**Exercise**:
Could you copy the records below exactly, leaving out any pictures they include?
Top of Information given
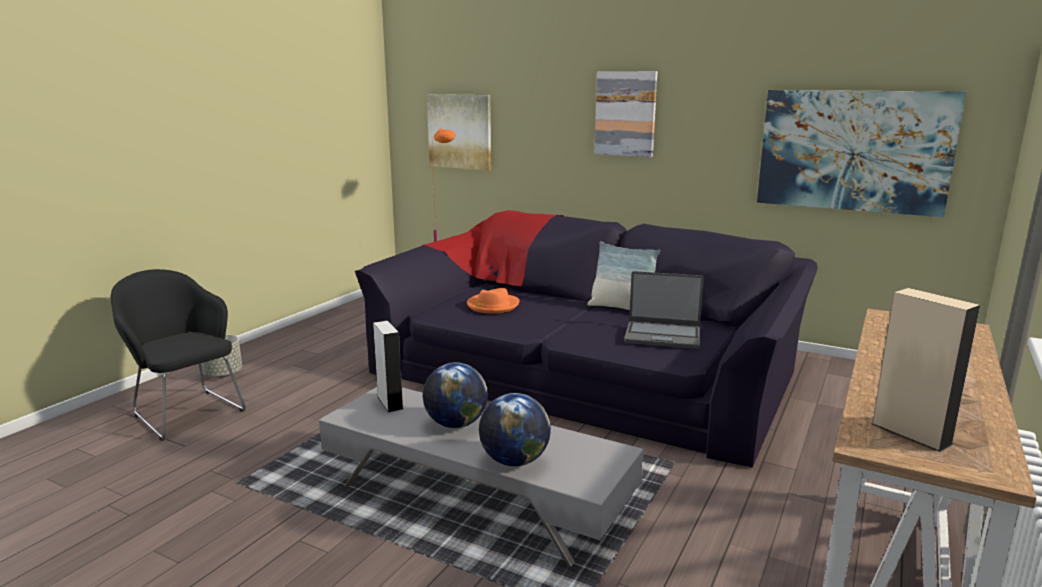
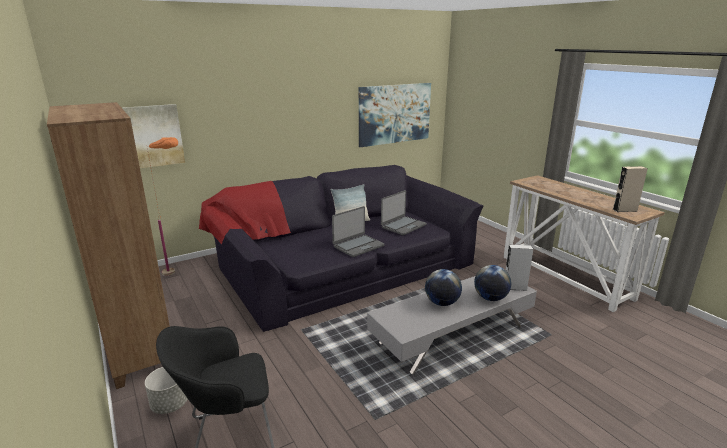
camera: 60 degrees left, 5 degrees up
(300, 335) = (140, 348): none -> brown bookcase
(390, 402) = (399, 316): grey speaker -> grey speaker (515, 287)
(492, 306) = (306, 249): orange hat -> none
(541, 326) = (358, 246): none -> laptop
(625, 114) = (283, 107): picture -> none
Bottom of Information given
**Exercise output**:
camera: 60 degrees left, 5 degrees up
(300, 335) = (140, 348): none -> brown bookcase
(390, 402) = (399, 316): grey speaker -> grey speaker (515, 287)
(492, 306) = (306, 249): orange hat -> none
(541, 326) = (358, 246): none -> laptop
(625, 114) = (283, 107): picture -> none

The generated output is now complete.